“Veio, de menino de oiro pela mão, acordar a madrugada. E fez mais, às vezes, uma só canção do que muita panfletada” .
Nos depoimentos que frequentemente são produzidos acerca do Zeca Afonso acaba sempre por haver uma tendência para destacar as riquezas, sem dúvida apaixonantes e essenciais, da sua imensa personalidade. Tal facto dever-se-á por certo à clara transparência da sua prática de vida e à naturalidade com que punha, no mais quotidiano gesto, todo o sentido dos valores que respirava – numa palavra, o exemplo que foi todo o seu percurso como cidadão, companheiro e artista.
Num país (e numa época) em que, por força da opressão, a criação – frágil e livre – se viu obrigada a alistar-se nos exércitos da utilidade social, é de esperar que se repare mais na luminosidade do exemplo do que na genialidade intrínseca da obra.

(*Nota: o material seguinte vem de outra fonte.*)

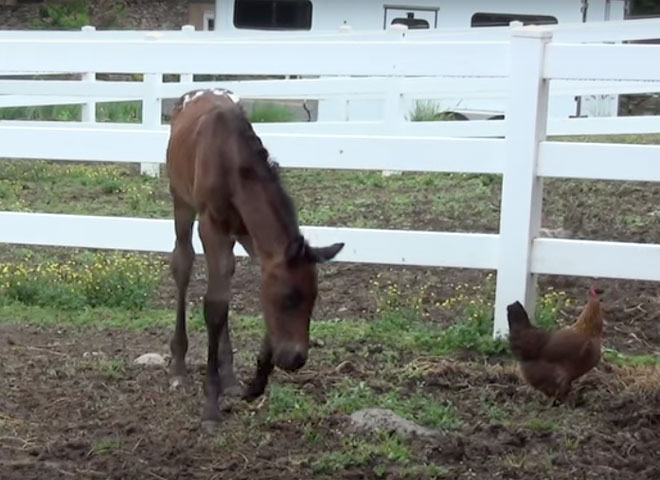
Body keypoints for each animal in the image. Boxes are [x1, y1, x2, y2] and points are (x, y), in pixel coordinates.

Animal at [164, 88, 346, 430]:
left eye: (313, 300)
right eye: (288, 299)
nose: (295, 359)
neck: (232, 161)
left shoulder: (249, 232)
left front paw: (255, 383)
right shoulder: (212, 226)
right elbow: (215, 306)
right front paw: (211, 407)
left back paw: (231, 378)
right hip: (181, 200)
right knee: (183, 264)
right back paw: (179, 368)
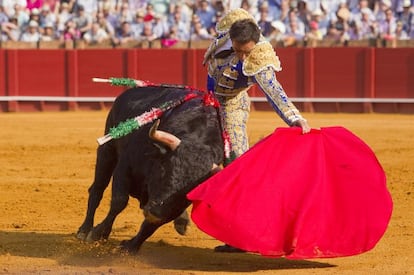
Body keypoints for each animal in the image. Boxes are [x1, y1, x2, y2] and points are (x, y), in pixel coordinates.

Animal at [77, 86, 226, 254]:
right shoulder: (124, 167)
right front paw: (98, 233)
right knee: (97, 189)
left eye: (188, 193)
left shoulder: (171, 207)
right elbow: (119, 201)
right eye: (165, 170)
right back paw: (84, 229)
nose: (154, 213)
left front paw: (130, 246)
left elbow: (152, 225)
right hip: (107, 151)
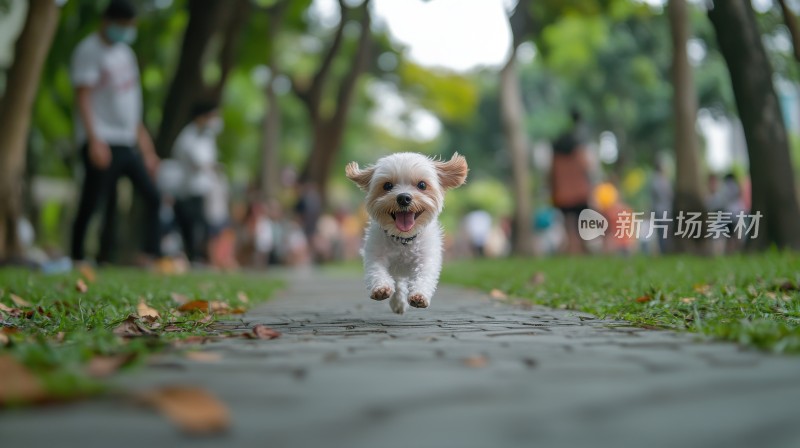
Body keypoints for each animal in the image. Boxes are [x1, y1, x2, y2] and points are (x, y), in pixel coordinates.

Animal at [346, 152, 468, 314]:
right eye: (387, 185)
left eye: (422, 185)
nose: (403, 197)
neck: (403, 239)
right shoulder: (376, 255)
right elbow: (377, 272)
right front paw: (381, 288)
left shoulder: (426, 258)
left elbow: (424, 276)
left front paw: (419, 296)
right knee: (398, 283)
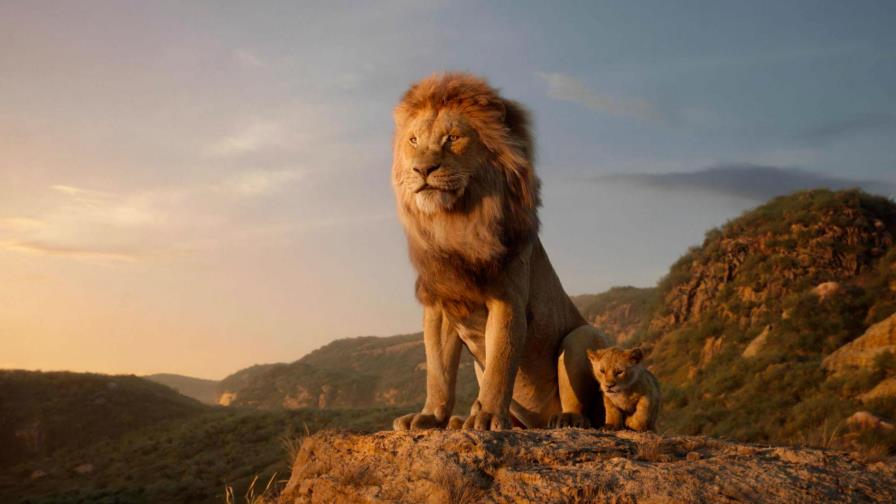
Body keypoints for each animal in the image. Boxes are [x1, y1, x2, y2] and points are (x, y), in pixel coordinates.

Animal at [390, 73, 611, 431]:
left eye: (452, 138)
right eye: (413, 140)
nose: (422, 169)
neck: (455, 222)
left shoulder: (508, 299)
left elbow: (500, 364)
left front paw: (488, 416)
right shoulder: (440, 305)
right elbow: (438, 372)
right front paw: (430, 416)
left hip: (582, 336)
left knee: (585, 408)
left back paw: (565, 419)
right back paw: (461, 420)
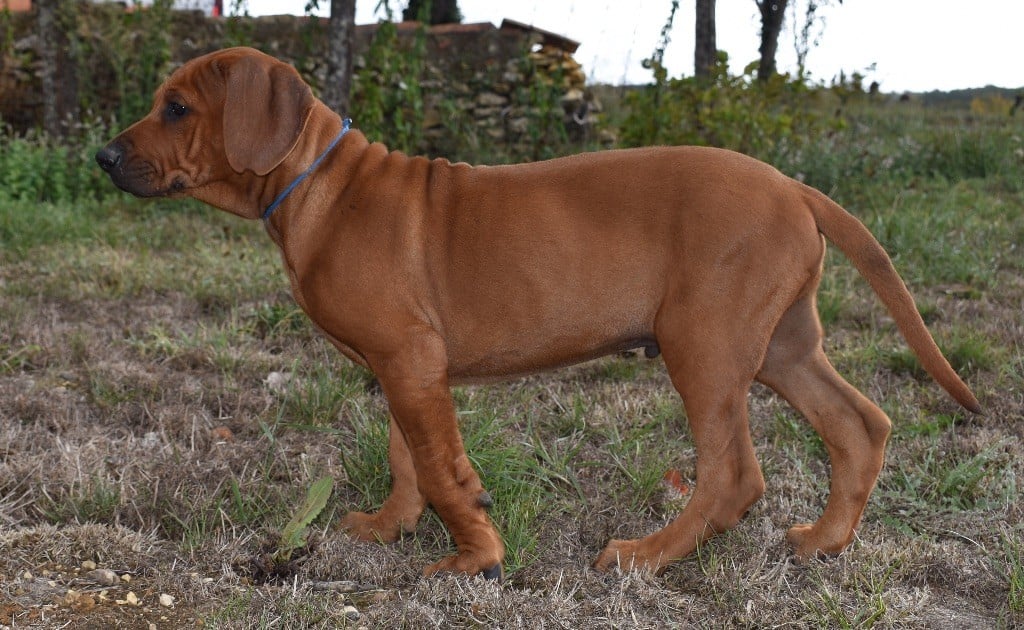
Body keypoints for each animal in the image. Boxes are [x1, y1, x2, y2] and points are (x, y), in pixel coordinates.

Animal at [97, 46, 983, 577]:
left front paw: (474, 559)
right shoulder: (402, 362)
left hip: (703, 343)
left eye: (177, 108)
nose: (102, 156)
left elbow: (443, 468)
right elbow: (406, 457)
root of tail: (796, 187)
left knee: (735, 473)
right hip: (781, 345)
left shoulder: (411, 359)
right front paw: (390, 528)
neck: (320, 186)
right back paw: (825, 542)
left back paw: (645, 555)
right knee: (860, 425)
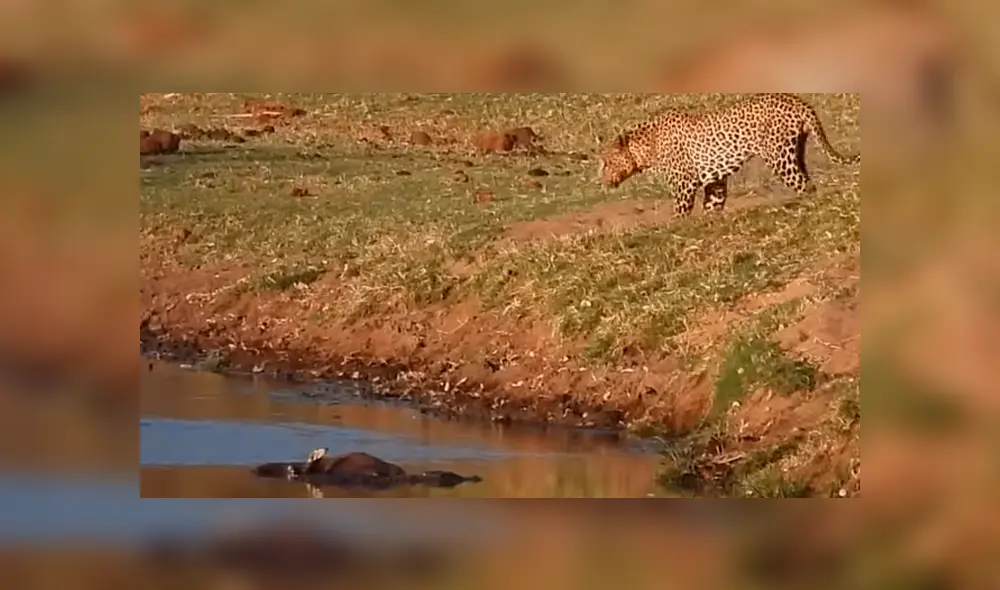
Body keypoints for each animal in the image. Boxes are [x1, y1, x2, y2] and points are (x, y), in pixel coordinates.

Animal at [597, 93, 860, 217]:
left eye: (607, 163)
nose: (602, 180)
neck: (646, 146)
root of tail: (797, 100)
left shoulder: (683, 184)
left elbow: (680, 212)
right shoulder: (714, 181)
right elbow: (713, 204)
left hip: (779, 157)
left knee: (803, 184)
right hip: (796, 151)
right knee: (807, 180)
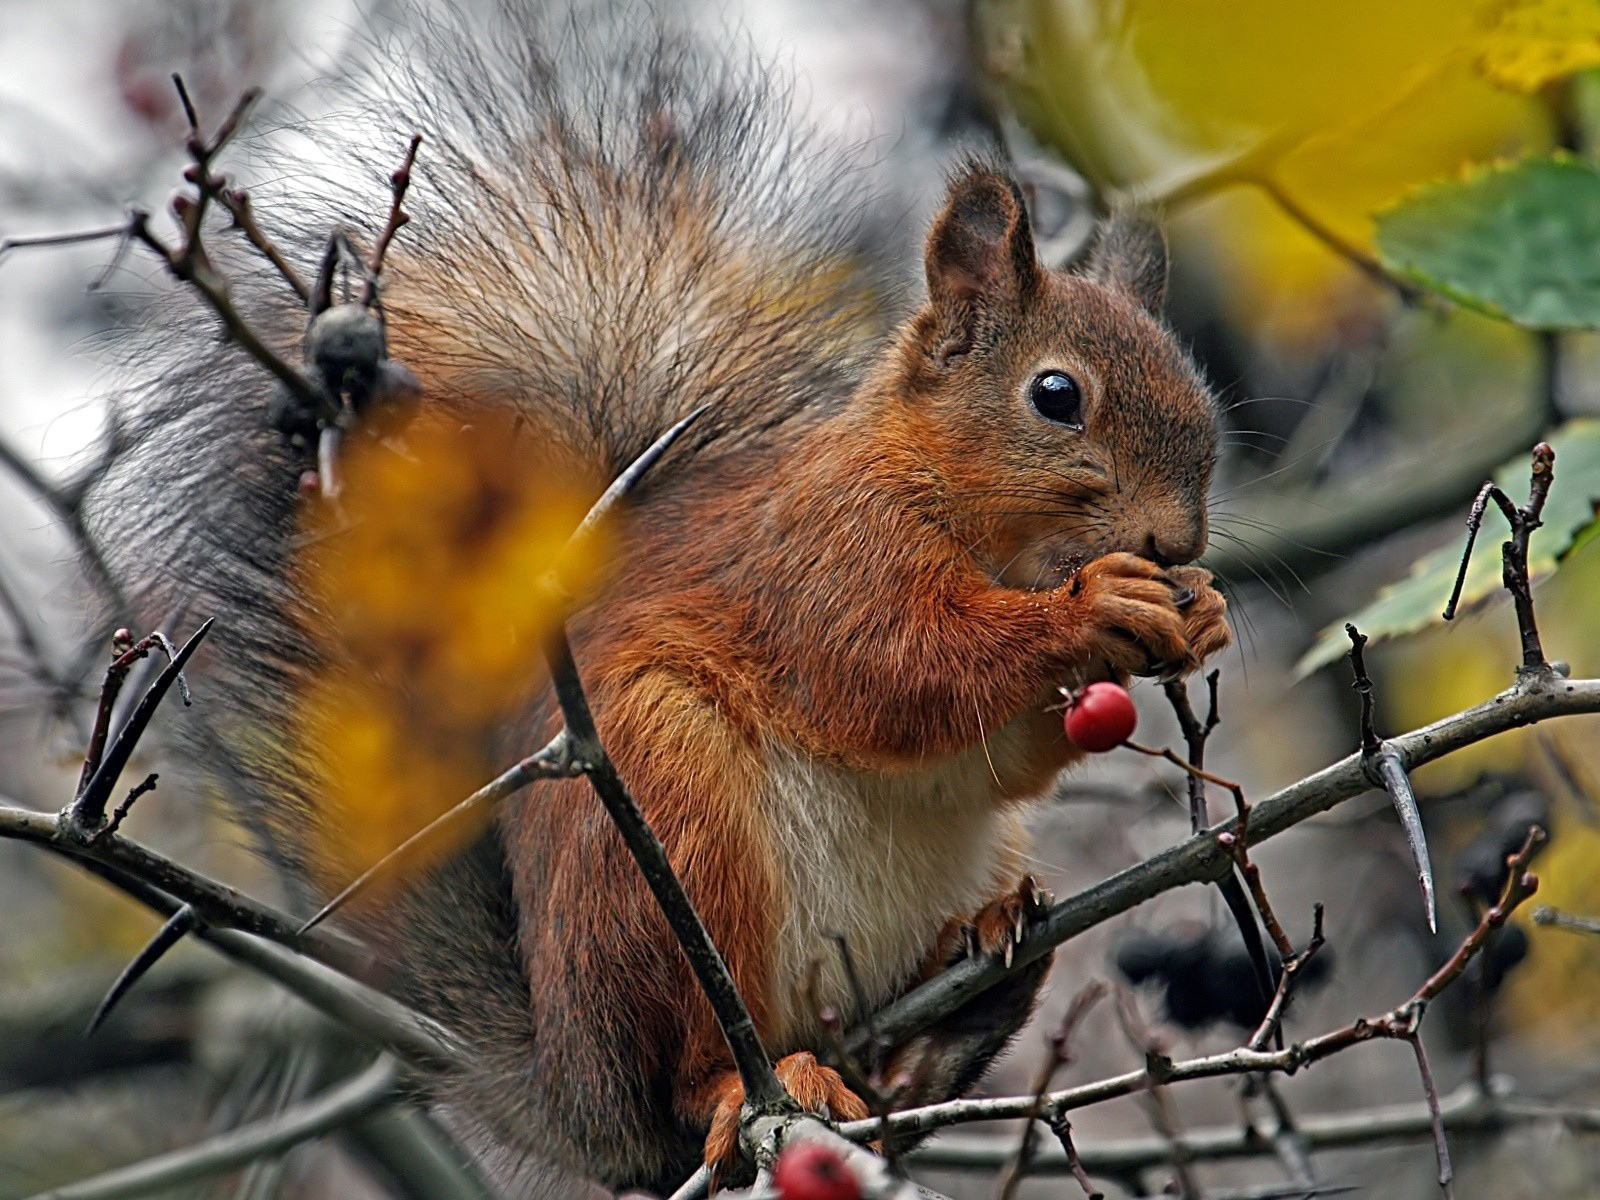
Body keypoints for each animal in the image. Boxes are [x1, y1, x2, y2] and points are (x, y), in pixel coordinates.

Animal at [90, 7, 1222, 1196]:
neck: (969, 516)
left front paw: (1199, 614)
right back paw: (753, 1086)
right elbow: (897, 671)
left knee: (890, 1063)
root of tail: (577, 1093)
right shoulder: (822, 557)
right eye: (1056, 396)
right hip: (662, 827)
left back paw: (961, 994)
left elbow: (996, 756)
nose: (1176, 543)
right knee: (688, 1069)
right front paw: (1095, 605)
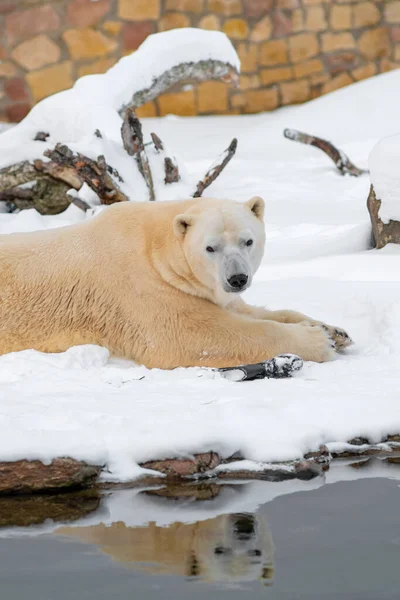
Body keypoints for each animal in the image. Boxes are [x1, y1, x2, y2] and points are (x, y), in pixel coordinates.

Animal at [0, 197, 350, 368]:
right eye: (210, 248)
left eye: (248, 241)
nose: (237, 278)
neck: (155, 247)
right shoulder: (139, 288)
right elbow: (191, 335)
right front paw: (318, 341)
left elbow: (248, 310)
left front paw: (335, 331)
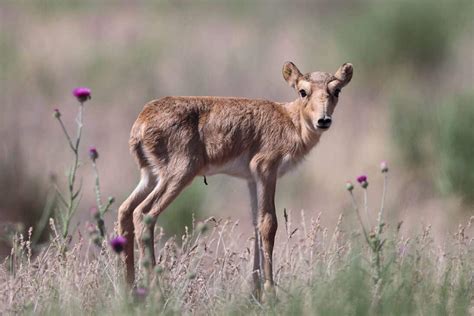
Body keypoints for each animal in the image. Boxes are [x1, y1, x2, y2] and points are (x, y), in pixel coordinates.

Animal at [118, 61, 354, 296]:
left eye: (337, 90)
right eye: (303, 91)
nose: (323, 120)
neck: (290, 119)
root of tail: (141, 122)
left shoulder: (251, 179)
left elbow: (256, 223)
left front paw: (256, 291)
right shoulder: (266, 170)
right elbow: (269, 224)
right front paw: (270, 293)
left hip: (150, 177)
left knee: (125, 210)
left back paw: (129, 290)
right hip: (179, 175)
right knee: (143, 213)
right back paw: (156, 293)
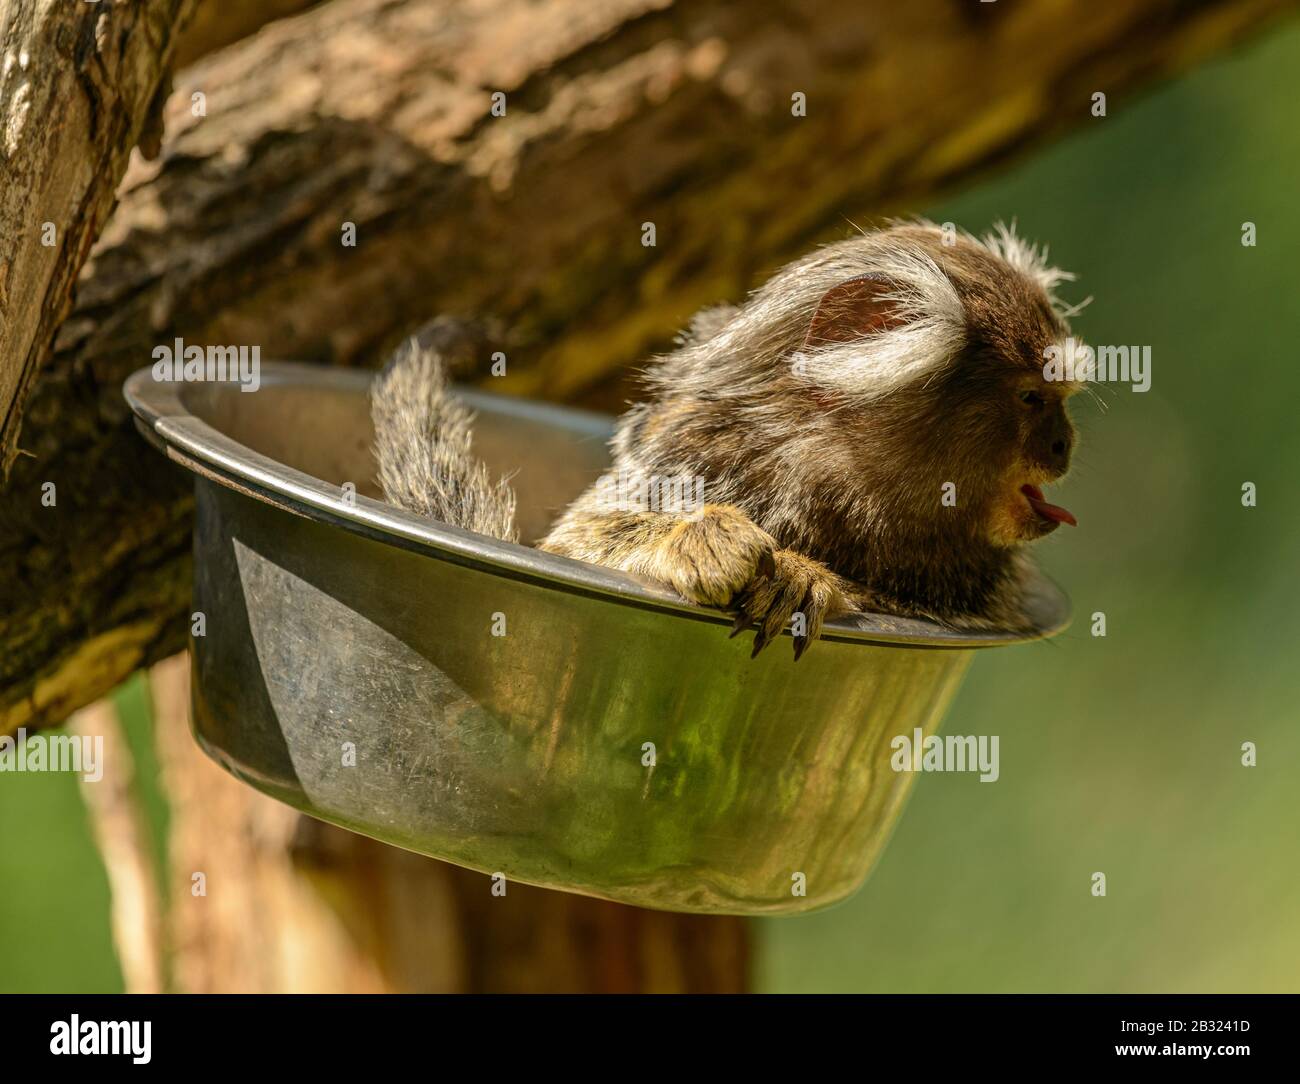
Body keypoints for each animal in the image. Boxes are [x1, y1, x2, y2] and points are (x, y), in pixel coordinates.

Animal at [371, 219, 1081, 655]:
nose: (1064, 445)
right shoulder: (690, 448)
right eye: (1031, 398)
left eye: (1061, 401)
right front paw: (702, 540)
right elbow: (575, 544)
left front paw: (799, 576)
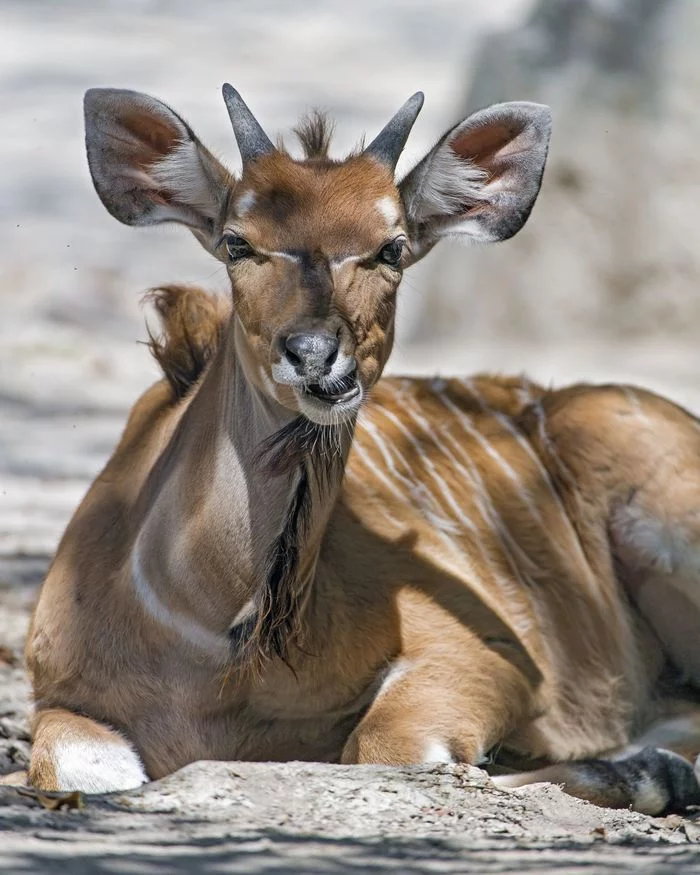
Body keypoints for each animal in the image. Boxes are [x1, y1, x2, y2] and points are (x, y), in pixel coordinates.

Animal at [23, 85, 700, 812]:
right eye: (237, 242)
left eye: (393, 248)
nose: (317, 356)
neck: (220, 644)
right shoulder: (62, 698)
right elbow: (76, 769)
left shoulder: (480, 658)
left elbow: (395, 752)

Mas José Afonso – a par de Ferré, Brel, Yupanqui, Dylan ou Chico Buarque – é um dos poucos autores/intérpretes que, no nosso século, provaram que a forma musical “canção popular” ultrapassa muito o estatuto de arte menor e atinge os mais altos níveis de qualidade estética poético-musical.
Diga-se, em abono da verdade, que o próprio Zeca Afonso nunca apreciou muito que se puxasse para este campo o debate sobre a sua obra. Sempre cuidando (e com que mestria!) os aspectos formais as suas canções, ele sobrelevava sistematicamente a sua potencial utilidade para as pequenas e grandes causas da Humanidade. Sentia-se mais à vontade na pele de testemunha activa do seu tempo do que na de um poeta prospector de eternidades. Certamente por saber, como sempre souberam os grandes, que os “aspectos formais” não são assim tão meramente formais, e que é sempre do solitário combate contra a matéria que acaba por nascer o sentido da obra criada.
O gesto criativo de José Afonso era, à primeira vista, espontâneo, simples, quase primitivo e orgânico. A balada coimbrã – matriz de origem, ela própria radicada no cancioneiro tradicional beirão e açoriano – foi o veículo formal de um poderoso assumir das suas raízes poético-musicais. Anos mais tarde, a vivência africana provoca-lhe uma verdadeira explosão de formas melódicas, rítmicas e tímbricas, e – talvez mais que tudo – da função musical da palavra cantada.
O chão desta fonte de música era a sua profunda cultura humanística, assimilada e vivida. Praticar a liberdade dá asas à criação, eis o que a vida e a obra do Zeca nos ensinam.
A obra de José Afonso, no seu todo, é um património fundamental da cultura portuguesa deste século. Fonte inesgotável de propostas, de caminhos possíveis, limiar de contacto directo com as sombras da nossa identidade de povo antigo e perdido. E, tal como a todo o nosso património, essa obra vive no perigo permanente de lhe acontecer o que vi, não há ainda muito tempo, numa praça de Lisboa: uma belíssima vivenda pombalina disfarçada de loja de “hamburgers”.
Começam a abundar, por aí, deploráveis sinais de um aproveitamento bastardo e oportunista do seu génio.
Que não se cansem de nascer as fontes onde o Zeca foi beber.
– José Mário Branco
NOTA: O título deste post foi alterado por sugestão de Paulo Esperança, segundo as indicações deixadas no comentário abaixo.